Collection entries
■ ■ ■
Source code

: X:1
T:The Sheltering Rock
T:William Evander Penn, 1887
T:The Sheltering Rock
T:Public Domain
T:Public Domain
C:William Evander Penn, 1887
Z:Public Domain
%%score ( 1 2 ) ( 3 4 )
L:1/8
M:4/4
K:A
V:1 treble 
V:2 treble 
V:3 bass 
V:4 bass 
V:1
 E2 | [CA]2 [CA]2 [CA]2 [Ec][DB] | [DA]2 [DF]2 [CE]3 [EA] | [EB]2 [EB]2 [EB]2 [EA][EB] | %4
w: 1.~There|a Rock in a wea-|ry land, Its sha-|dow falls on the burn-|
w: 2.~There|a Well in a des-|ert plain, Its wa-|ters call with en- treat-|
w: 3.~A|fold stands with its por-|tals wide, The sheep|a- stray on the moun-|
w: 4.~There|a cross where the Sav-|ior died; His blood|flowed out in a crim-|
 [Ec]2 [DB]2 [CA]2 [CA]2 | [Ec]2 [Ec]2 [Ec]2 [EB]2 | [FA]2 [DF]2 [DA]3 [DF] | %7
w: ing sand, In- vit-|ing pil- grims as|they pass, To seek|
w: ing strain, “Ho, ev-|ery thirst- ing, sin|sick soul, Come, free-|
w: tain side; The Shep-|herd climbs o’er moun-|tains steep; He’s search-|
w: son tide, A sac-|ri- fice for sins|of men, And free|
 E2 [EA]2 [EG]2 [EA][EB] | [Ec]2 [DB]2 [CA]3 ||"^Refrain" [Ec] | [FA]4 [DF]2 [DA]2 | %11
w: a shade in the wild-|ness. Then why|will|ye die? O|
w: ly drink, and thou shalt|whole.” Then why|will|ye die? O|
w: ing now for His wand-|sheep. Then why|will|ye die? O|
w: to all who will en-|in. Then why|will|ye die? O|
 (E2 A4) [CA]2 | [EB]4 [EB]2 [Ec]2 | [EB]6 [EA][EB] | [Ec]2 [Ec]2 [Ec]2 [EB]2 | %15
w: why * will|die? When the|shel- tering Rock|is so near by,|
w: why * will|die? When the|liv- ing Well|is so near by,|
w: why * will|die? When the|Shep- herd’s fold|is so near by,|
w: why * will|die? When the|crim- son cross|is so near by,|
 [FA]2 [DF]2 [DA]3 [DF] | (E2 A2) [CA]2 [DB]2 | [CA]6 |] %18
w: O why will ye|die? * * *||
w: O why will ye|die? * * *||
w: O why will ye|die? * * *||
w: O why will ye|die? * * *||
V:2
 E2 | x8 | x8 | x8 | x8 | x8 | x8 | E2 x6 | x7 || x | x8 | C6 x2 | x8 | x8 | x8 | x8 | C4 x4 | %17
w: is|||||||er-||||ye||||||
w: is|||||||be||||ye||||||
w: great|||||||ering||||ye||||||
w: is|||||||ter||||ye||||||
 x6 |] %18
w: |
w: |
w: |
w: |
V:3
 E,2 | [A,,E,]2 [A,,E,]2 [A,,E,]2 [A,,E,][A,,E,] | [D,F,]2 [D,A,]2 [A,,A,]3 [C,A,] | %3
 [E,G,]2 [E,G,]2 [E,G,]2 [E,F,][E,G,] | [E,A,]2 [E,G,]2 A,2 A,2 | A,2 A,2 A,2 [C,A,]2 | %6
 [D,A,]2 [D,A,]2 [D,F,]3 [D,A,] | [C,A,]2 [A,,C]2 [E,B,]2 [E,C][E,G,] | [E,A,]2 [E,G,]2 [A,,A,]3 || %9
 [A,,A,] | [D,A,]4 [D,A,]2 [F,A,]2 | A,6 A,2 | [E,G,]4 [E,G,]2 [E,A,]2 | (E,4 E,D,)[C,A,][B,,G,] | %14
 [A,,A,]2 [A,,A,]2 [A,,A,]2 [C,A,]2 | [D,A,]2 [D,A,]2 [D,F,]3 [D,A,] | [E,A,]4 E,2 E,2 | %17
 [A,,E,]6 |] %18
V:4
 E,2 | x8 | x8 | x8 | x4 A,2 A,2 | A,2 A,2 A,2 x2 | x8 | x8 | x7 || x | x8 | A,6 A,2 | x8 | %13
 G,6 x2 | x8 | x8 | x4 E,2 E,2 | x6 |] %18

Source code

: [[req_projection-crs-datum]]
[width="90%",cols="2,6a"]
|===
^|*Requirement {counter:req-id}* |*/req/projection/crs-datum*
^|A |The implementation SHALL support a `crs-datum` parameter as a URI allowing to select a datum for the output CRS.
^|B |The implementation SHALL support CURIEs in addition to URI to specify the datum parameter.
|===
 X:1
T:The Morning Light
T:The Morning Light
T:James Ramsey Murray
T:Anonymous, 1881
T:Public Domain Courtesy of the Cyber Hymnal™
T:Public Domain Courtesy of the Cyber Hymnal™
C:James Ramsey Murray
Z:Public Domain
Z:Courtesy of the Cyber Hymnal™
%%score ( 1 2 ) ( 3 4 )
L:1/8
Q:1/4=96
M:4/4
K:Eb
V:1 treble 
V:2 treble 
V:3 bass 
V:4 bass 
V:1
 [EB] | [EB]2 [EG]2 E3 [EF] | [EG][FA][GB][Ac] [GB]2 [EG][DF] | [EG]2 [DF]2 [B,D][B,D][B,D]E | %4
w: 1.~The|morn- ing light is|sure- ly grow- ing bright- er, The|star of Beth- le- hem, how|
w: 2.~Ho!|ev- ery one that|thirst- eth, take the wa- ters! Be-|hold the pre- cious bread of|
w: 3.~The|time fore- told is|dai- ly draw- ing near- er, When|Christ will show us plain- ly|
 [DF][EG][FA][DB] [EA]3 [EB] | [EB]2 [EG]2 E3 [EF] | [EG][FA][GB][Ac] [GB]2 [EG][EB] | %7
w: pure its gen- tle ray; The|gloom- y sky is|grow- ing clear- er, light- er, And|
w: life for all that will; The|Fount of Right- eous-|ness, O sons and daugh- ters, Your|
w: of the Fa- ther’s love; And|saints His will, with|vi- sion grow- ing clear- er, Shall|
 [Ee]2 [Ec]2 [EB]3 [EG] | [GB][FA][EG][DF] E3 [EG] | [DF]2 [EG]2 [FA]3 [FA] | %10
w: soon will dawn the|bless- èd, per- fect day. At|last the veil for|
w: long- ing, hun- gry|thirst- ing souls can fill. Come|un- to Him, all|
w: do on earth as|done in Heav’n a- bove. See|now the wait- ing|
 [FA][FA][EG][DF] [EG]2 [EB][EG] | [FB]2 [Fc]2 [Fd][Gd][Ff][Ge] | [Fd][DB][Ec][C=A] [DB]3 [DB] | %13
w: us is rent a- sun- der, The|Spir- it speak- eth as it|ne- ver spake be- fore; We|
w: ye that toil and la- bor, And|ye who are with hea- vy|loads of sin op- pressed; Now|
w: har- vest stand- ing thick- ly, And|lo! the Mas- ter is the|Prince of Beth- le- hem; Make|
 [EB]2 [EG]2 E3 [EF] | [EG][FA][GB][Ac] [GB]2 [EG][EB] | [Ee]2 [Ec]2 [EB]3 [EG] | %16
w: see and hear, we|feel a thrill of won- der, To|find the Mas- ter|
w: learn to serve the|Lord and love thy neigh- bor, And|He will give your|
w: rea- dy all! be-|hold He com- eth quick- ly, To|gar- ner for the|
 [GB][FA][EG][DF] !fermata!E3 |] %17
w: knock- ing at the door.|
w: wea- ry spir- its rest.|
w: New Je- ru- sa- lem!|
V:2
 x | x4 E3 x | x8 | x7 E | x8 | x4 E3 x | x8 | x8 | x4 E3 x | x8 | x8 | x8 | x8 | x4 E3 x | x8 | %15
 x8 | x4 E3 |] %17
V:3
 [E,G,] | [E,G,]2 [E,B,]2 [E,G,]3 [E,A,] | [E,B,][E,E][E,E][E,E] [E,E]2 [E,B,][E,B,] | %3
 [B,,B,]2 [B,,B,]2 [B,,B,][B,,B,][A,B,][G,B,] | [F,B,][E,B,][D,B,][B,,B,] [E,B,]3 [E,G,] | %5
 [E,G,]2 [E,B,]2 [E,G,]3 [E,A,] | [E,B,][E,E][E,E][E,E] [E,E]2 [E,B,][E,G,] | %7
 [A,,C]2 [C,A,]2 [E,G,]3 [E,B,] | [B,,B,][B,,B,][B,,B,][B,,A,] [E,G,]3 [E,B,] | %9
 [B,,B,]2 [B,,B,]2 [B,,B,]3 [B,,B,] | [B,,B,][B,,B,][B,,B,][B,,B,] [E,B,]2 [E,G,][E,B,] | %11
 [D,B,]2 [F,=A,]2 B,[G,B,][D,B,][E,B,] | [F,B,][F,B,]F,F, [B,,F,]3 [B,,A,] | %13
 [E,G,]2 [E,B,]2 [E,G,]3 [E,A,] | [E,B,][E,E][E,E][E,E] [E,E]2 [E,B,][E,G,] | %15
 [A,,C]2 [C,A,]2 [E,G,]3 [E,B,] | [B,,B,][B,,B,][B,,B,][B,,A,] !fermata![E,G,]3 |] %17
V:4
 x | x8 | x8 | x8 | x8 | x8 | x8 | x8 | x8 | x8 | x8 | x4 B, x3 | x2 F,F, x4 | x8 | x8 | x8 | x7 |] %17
■ ■ ■
→ Task objective
Search the entries above for the word "Beth" and copy each line where it appears.

→ Response below
w: 1.~The|morn- ing light is|sure- ly grow- ing bright- er, The|star of Beth- le- hem, how|
w: har- vest stand- ing thick- ly, And|lo! the Mas- ter is the|Prince of Beth- le- hem; Make|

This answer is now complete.